- Born: 5 February 1916 Maigra, Gaya, Bihar, India
- Died: 7 April 2011 (aged 95) Muzaffarpur, Bihar, India
- Occupations: Writer, including poet and critic

= Janki Ballabh Shastri =

Indian Hindi writer, including poet and critic (1916-2011)

Acharya Janki Ballabh Shastri (5 February 1916 – 7 April 2011) was an Indian Hindi writer, including poet and critic.

He declined to accept Padma Shri in 2010 stating his disciples and younger generation deserve the award more than him.
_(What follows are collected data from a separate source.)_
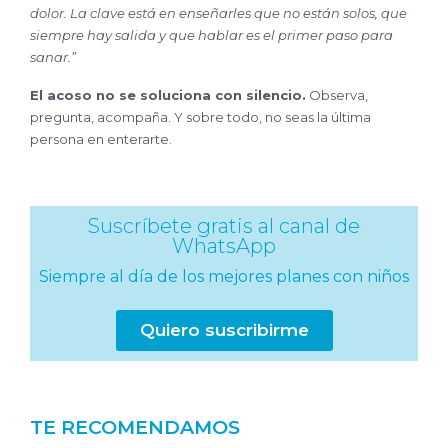
dolor. La clave está en enseñarles que no están solos, que
siempre hay salida y que hablar es el primer paso para
sanar.”
El acoso no se soluciona con silencio.
Observa,
pregunta, acompaña. Y sobre todo, no seas la última
persona en enterarte.
Suscríbete gratis al canal de
WhatsApp
Siempre al día de los mejores planes con niños
Quiero suscribirme
TE RECOMENDAMOS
He also refused the Padmashri in 1994.

==Early life==
Janki Ballabh Shastri was born at Maigra village in Gaya district in a Bhumihar Brahmin family.

==Career==
Shastri has written many well-known stories, novels, plays, biographies, essays, ghazals and songs.

Among his famous works are "Bandi Mandiram", "Kakali", Radha (an epic running in seven volumes), Roop Aaroop, Teer Tarang, Meghgeet, "Gaatha", Pashani, Tamsa, Iravati, Kalidas (novel), Ek kiran so Jhaian (short stories), "Trai" and "Unkaha Niral".

==Awards==
Shastri has been a recipient of various awards, including the Rajendra Shikhar Award, Bharat Bharti Award and Shiv Poojan Sahay Award.